• Task to carry out: Retype the data that follows with no alterations, please.

• Records:
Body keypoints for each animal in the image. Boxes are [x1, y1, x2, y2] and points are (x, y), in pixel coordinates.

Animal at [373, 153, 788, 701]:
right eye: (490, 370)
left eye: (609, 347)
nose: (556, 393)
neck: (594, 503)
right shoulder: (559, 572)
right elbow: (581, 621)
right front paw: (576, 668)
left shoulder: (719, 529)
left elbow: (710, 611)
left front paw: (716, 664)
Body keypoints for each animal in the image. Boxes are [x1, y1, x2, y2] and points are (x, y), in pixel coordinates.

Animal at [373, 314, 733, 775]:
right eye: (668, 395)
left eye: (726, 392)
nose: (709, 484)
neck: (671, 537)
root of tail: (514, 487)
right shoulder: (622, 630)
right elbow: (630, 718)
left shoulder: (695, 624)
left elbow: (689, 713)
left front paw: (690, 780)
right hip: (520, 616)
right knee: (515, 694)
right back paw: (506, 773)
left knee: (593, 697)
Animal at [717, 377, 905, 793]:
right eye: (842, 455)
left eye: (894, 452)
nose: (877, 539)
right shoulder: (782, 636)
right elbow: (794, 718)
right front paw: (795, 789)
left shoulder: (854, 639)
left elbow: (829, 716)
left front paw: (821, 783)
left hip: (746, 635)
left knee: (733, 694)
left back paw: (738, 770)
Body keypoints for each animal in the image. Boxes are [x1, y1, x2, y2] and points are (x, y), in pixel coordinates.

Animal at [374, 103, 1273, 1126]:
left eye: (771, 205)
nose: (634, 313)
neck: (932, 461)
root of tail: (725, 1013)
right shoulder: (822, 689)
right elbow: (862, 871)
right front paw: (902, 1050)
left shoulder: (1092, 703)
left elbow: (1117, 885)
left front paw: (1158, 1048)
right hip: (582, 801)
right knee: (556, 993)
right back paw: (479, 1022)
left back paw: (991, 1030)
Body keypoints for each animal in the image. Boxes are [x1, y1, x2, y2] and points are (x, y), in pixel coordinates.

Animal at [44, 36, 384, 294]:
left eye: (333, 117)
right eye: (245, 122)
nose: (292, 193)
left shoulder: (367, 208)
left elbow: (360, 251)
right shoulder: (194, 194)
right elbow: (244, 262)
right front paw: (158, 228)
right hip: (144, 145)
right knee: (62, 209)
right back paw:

• Answer box:
Body keypoints for each animal in the image. Boxes are [x1, y1, x2, y2] and points are (x, y), in pixel coordinates.

Animal at [373, 153, 788, 701]:
right eye: (490, 370)
left eye: (609, 347)
nose: (556, 393)
neck: (594, 503)
right shoulder: (559, 572)
right elbow: (581, 621)
right front paw: (576, 668)
left shoulder: (719, 529)
left elbow: (710, 611)
left front paw: (716, 664)
Body keypoints for each animal in the image. Boxes are [x1, y1, x2, y2] and points are (x, y), in pixel coordinates.

Animal at [373, 314, 733, 775]:
right eye: (668, 395)
left eye: (726, 392)
nose: (709, 484)
neck: (671, 537)
root of tail: (514, 487)
right shoulder: (622, 630)
right elbow: (630, 718)
left shoulder: (695, 624)
left elbow: (689, 713)
left front paw: (690, 780)
right hip: (520, 616)
right knee: (515, 694)
right back paw: (506, 773)
left knee: (593, 697)
Animal at [717, 377, 905, 793]:
right eye: (842, 455)
left eye: (894, 452)
nose: (877, 539)
right shoulder: (782, 636)
right elbow: (794, 718)
right front paw: (795, 789)
left shoulder: (854, 639)
left elbow: (829, 716)
left front paw: (821, 783)
left hip: (746, 635)
left knee: (733, 694)
left back paw: (738, 770)
Body keypoints for each animal in the image. Boxes are [x1, y1, x2, y2] and points are (x, y), in pixel coordinates.

Animal at [374, 103, 1273, 1126]:
left eye: (771, 205)
nose: (634, 313)
neck: (932, 461)
root of tail: (725, 1013)
right shoulder: (822, 689)
right elbow: (862, 871)
right front paw: (902, 1050)
left shoulder: (1092, 703)
left elbow: (1117, 885)
left front paw: (1158, 1048)
right hip: (582, 801)
right knee: (556, 993)
right back paw: (479, 1022)
left back paw: (991, 1030)
Body keypoints for each animal in the image. Boxes are [x1, y1, x2, y2] and points are (x, y), in pixel coordinates.

Animal at [44, 36, 384, 294]:
left eye: (333, 117)
right eye: (245, 122)
nose: (292, 193)
left shoulder: (367, 208)
left elbow: (360, 251)
right shoulder: (194, 194)
right elbow: (244, 262)
right front paw: (158, 228)
right hip: (144, 145)
right knee: (62, 209)
right back paw:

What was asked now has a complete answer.